* **Task objective**: What you give back must match the data character for character.

* **Recorded data**:
_ _ _
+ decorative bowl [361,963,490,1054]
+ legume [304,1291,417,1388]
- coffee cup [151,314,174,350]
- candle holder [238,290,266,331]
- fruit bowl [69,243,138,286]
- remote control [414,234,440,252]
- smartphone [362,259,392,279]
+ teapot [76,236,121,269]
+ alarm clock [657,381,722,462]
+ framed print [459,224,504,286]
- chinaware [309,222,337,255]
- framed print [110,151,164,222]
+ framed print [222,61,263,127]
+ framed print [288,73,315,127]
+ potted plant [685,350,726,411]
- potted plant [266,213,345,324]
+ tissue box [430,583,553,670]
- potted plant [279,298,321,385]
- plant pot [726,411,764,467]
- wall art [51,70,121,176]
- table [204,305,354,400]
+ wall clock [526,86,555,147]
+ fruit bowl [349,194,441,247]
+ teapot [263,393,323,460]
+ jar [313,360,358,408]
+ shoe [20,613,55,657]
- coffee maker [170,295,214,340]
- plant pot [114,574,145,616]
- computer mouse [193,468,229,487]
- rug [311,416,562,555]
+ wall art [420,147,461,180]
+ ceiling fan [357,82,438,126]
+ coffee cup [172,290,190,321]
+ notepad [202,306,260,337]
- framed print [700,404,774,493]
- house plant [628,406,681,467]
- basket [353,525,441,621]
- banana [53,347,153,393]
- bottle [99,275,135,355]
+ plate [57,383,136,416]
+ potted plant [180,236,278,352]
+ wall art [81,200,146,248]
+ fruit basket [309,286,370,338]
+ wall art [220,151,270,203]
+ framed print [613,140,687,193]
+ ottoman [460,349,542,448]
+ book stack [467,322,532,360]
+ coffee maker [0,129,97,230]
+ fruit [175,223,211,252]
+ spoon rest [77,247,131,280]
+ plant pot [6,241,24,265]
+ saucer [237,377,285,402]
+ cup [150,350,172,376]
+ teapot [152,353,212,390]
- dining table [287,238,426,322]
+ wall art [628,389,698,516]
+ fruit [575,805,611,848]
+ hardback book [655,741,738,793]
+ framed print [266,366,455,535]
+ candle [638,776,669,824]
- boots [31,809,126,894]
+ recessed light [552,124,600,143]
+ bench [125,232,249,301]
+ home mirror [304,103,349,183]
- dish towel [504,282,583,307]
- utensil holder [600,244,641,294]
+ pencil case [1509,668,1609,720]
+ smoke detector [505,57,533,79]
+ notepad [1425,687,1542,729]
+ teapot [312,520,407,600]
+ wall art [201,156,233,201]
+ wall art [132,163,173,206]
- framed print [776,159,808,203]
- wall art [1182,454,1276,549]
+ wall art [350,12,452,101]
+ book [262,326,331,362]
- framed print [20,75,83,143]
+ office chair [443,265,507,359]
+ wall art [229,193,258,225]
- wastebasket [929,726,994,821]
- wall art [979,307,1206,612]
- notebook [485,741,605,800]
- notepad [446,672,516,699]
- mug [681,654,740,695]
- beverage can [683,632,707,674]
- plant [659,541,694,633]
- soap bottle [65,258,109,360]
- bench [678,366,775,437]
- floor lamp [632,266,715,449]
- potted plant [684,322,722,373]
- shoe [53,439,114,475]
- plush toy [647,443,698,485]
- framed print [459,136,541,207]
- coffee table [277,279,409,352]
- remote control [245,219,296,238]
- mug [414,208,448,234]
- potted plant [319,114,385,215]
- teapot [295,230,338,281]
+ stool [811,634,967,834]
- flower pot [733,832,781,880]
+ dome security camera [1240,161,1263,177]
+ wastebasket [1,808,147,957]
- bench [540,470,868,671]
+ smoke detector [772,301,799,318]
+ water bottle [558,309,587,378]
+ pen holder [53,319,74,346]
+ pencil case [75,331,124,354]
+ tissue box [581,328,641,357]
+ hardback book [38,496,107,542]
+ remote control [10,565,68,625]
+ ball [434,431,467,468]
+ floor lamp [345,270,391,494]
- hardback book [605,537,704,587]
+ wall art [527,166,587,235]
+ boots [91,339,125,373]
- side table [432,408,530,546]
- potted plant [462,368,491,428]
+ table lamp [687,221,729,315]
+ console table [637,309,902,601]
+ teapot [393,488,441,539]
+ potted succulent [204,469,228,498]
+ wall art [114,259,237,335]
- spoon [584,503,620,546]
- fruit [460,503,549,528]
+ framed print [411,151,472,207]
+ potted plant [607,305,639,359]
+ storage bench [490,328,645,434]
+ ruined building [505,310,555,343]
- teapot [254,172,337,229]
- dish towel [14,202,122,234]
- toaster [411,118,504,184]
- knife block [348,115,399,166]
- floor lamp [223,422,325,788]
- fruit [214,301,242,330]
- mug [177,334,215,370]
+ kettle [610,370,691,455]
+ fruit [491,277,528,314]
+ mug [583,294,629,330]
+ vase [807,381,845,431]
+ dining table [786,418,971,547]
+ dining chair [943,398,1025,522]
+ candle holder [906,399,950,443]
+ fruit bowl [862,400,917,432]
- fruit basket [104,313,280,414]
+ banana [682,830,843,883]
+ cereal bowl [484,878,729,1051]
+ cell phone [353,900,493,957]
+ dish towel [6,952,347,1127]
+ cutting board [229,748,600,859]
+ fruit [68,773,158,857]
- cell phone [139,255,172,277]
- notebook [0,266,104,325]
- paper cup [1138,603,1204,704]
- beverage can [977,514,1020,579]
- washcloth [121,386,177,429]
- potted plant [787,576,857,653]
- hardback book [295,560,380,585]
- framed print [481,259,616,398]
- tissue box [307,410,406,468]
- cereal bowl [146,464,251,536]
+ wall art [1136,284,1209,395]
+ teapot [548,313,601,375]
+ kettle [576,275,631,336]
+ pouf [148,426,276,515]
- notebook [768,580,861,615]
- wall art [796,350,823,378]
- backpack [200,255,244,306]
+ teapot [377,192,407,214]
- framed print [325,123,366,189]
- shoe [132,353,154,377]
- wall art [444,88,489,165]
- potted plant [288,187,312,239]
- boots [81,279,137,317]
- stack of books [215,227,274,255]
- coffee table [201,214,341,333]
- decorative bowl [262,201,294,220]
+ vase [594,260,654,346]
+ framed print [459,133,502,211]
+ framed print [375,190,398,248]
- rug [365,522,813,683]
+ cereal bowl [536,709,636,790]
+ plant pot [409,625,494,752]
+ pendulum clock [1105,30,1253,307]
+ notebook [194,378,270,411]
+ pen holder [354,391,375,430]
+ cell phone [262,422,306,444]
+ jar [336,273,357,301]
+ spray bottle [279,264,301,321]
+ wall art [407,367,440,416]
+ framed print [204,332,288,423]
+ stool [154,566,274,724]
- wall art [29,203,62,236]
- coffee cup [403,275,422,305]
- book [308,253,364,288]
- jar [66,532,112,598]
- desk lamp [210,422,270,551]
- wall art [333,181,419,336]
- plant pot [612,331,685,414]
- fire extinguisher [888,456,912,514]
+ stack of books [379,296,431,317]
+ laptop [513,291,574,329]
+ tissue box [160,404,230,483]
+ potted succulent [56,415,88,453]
_ _ _
* **Result**:
+ decorative bowl [361,963,490,1054]
+ legume [304,1291,417,1388]
- coffee cup [151,314,174,350]
- candle holder [238,290,266,331]
- fruit bowl [69,243,138,286]
- remote control [414,234,440,252]
- smartphone [362,259,392,279]
+ teapot [76,236,121,269]
+ alarm clock [657,381,722,462]
+ framed print [459,224,504,286]
- chinaware [309,222,337,255]
- framed print [110,151,164,222]
+ framed print [222,61,263,127]
+ framed print [288,73,315,127]
+ potted plant [685,350,726,411]
- potted plant [266,213,345,324]
+ tissue box [430,583,553,670]
- potted plant [279,298,321,385]
- plant pot [726,411,764,467]
- wall art [51,70,121,176]
- table [204,305,354,400]
+ wall clock [526,86,555,147]
+ fruit bowl [349,194,441,247]
+ teapot [263,393,323,460]
+ jar [313,360,358,408]
+ shoe [20,613,55,657]
- coffee maker [170,295,214,340]
- plant pot [114,574,145,616]
- computer mouse [193,468,229,487]
- rug [311,416,562,555]
+ wall art [420,147,461,180]
+ ceiling fan [357,82,438,126]
+ coffee cup [172,290,190,321]
+ notepad [202,306,260,337]
- framed print [700,404,774,493]
- house plant [628,406,681,467]
- basket [353,525,441,621]
- banana [53,347,153,393]
- bottle [99,275,135,355]
+ plate [57,383,136,416]
+ potted plant [180,236,278,352]
+ wall art [81,200,146,248]
+ fruit basket [309,286,370,338]
+ wall art [220,151,270,203]
+ framed print [613,140,687,193]
+ ottoman [460,349,542,448]
+ book stack [467,322,532,360]
+ coffee maker [0,129,97,230]
+ fruit [175,223,211,252]
+ spoon rest [77,247,131,280]
+ plant pot [6,241,24,265]
+ saucer [237,377,285,402]
+ cup [150,350,172,376]
+ teapot [152,353,212,390]
- dining table [287,238,426,322]
+ wall art [628,389,698,516]
+ fruit [575,805,611,848]
+ hardback book [655,741,738,793]
+ framed print [266,366,455,535]
+ candle [638,776,669,824]
- boots [31,809,126,894]
+ recessed light [552,124,600,143]
+ bench [125,232,249,301]
+ home mirror [304,103,349,183]
- dish towel [504,282,583,307]
- utensil holder [600,244,641,294]
+ pencil case [1509,668,1609,720]
+ smoke detector [505,57,533,79]
+ notepad [1425,687,1542,729]
+ teapot [312,520,407,600]
+ wall art [201,156,233,201]
+ wall art [132,163,173,206]
- framed print [776,159,808,203]
- wall art [1182,454,1276,549]
+ wall art [350,12,452,101]
+ book [262,326,331,362]
- framed print [20,75,83,143]
+ office chair [443,265,507,359]
+ wall art [229,193,258,225]
- wastebasket [929,726,994,821]
- wall art [979,307,1206,612]
- notebook [485,741,605,800]
- notepad [446,672,516,699]
- mug [681,654,740,695]
- beverage can [683,632,707,674]
- plant [659,541,694,633]
- soap bottle [65,258,109,360]
- bench [678,366,775,437]
- floor lamp [632,266,715,449]
- potted plant [684,322,722,373]
- shoe [53,439,114,475]
- plush toy [647,443,698,485]
- framed print [459,136,541,207]
- coffee table [277,279,409,352]
- remote control [245,219,296,238]
- mug [414,208,448,234]
- potted plant [319,114,385,215]
- teapot [295,230,338,281]
+ stool [811,634,967,834]
- flower pot [733,832,781,880]
+ dome security camera [1240,161,1263,177]
+ wastebasket [1,808,147,957]
- bench [540,470,868,671]
+ smoke detector [772,301,799,318]
+ water bottle [558,309,587,378]
+ pen holder [53,319,74,346]
+ pencil case [75,331,124,354]
+ tissue box [581,328,641,357]
+ hardback book [38,496,107,542]
+ remote control [10,565,68,625]
+ ball [434,431,467,468]
+ floor lamp [345,270,391,494]
- hardback book [605,537,704,587]
+ wall art [527,166,587,235]
+ boots [91,339,125,373]
- side table [432,408,530,546]
- potted plant [462,368,491,428]
+ table lamp [687,221,729,315]
+ console table [637,309,902,601]
+ teapot [393,488,441,539]
+ potted succulent [204,469,228,498]
+ wall art [114,259,237,335]
- spoon [584,503,620,546]
- fruit [460,503,549,528]
+ framed print [411,151,472,207]
+ potted plant [607,305,639,359]
+ storage bench [490,328,645,434]
+ ruined building [505,310,555,343]
- teapot [254,172,337,229]
- dish towel [14,202,122,234]
- toaster [411,118,504,184]
- knife block [348,115,399,166]
- floor lamp [223,422,325,788]
- fruit [214,301,242,330]
- mug [177,334,215,370]
+ kettle [610,370,691,455]
+ fruit [491,277,528,314]
+ mug [583,294,629,330]
+ vase [807,381,845,431]
+ dining table [786,418,971,547]
+ dining chair [943,398,1025,522]
+ candle holder [906,399,950,443]
+ fruit bowl [862,400,917,432]
- fruit basket [104,313,280,414]
+ banana [682,830,843,883]
+ cereal bowl [484,878,729,1051]
+ cell phone [353,900,493,957]
+ dish towel [6,952,347,1127]
+ cutting board [229,748,600,859]
+ fruit [68,773,158,857]
- cell phone [139,255,172,277]
- notebook [0,266,104,325]
- paper cup [1138,603,1204,704]
- beverage can [977,514,1020,579]
- washcloth [121,386,177,429]
- potted plant [787,576,857,653]
- hardback book [295,560,380,585]
- framed print [481,259,616,398]
- tissue box [307,410,406,468]
- cereal bowl [146,464,251,536]
+ wall art [1136,284,1209,395]
+ teapot [548,313,601,375]
+ kettle [576,275,631,336]
+ pouf [148,426,276,515]
- notebook [768,580,861,615]
- wall art [796,350,823,378]
- backpack [200,255,244,306]
+ teapot [377,192,407,214]
- framed print [325,123,366,189]
- shoe [132,353,154,377]
- wall art [444,88,489,165]
- potted plant [288,187,312,239]
- boots [81,279,137,317]
- stack of books [215,227,274,255]
- coffee table [201,214,341,333]
- decorative bowl [262,201,294,220]
+ vase [594,260,654,346]
+ framed print [459,133,502,211]
+ framed print [375,190,398,248]
- rug [365,522,813,683]
+ cereal bowl [536,709,636,790]
+ plant pot [409,625,494,752]
+ pendulum clock [1105,30,1253,307]
+ notebook [194,378,270,411]
+ pen holder [354,391,375,430]
+ cell phone [262,422,306,444]
+ jar [336,273,357,301]
+ spray bottle [279,264,301,321]
+ wall art [407,367,440,416]
+ framed print [204,332,288,423]
+ stool [154,566,274,724]
- wall art [29,203,62,236]
- coffee cup [403,275,422,305]
- book [308,253,364,288]
- jar [66,532,112,598]
- desk lamp [210,422,270,551]
- wall art [333,181,419,336]
- plant pot [612,331,685,414]
- fire extinguisher [888,456,912,514]
+ stack of books [379,296,431,317]
+ laptop [513,291,574,329]
+ tissue box [160,404,230,483]
+ potted succulent [56,415,88,453]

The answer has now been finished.